Banksy’s “Love is in the Bin” goes on public display for the first time at Museum Frieder Burda

Museum Frieder Burda presents “Love is in the Bin”, the Banksy painting recently auctioned to a European collector at Sotheby’s. The artwork goes on public display for the first time in February 2019 and will be on show for four weeks from 5 February to 3 March 2019. It will also be accompanied by a panel discussion. Details to follow.
“Banksy does not just make art, he is art. Every picture, every performance is part of this meta-work of art.” Georg Seeßlen

Since the birth of conceptual art, there have always been artistic attempts to volatilize or even destroy an artwork’s own existence, thus undermining its material value or trying to transfer it into a different value context. Banksy’s own self-destroying painting “Girl with Balloon” from 2006 undoubtedly marks a new and radical high point of this artistic strategy and one that grabbed attention all over the globe. In a matter of seconds, the picture became one of the most famous in the world – and that in a world already flooded with images.
The concept developed by Museum Frieder Burda to appropriately exhibit the picture is the reason why Baden-Baden got the ‘nod’ for the world’s first public presentation of the artwork, despite stiff competition from other quarters. Its track record in addressing urban art, established with its expert handling of a major JR exhibition in both the museum and its hometown in 2014, also played a part.
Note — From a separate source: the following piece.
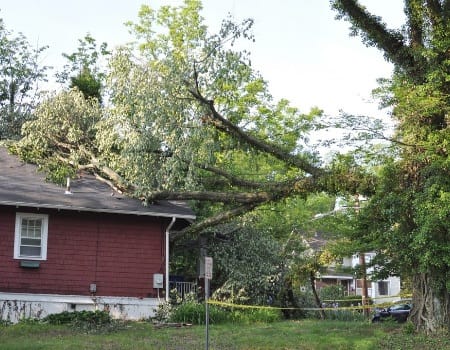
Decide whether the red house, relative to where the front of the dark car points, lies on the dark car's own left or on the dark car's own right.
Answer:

“We are expecting great interest from the public, especially young people and Banksy fans. At the same time, we have to resist the temptation to display the picture like a trophy. That would definitely not be what the artist had in mind. Instead, we are trying to adhere to his approach of consistently democratizing art and we are currently discussing how to make the picture accessible to as many people as possible,” says Henning Schaper, director of Museum Frieder Burda.
Can the strategies of the art market be torpedoed while adding fuel to its fire? It’s hoped an accompanying discussion can cast some light on this fundamental question, this subtle strategy pursued by Banksy. The discussion will include Elke Buhr, editor-in-chief of Monopol, the art historian Wolfgang Ullrich and the Banksy expert, Ulrich Blanché.
Frieder Burda himself says about the project: “I am delighted to be able to exhibit such an exciting and unusual work of art in our museum and continue the critical art discourse about it.”
The display planned in the museum focuses closely on the picture itself, the new global icon. At the same time, it attempts to make the context and intentions of Banksy’s work plausible – and to question conditions in an art market that makes such a development, and such an explosion of value, possible in the first place. Viewing conditions – in accordance with Banksy’s own convictions – will be designed to allow as many visitors as possible to see the work.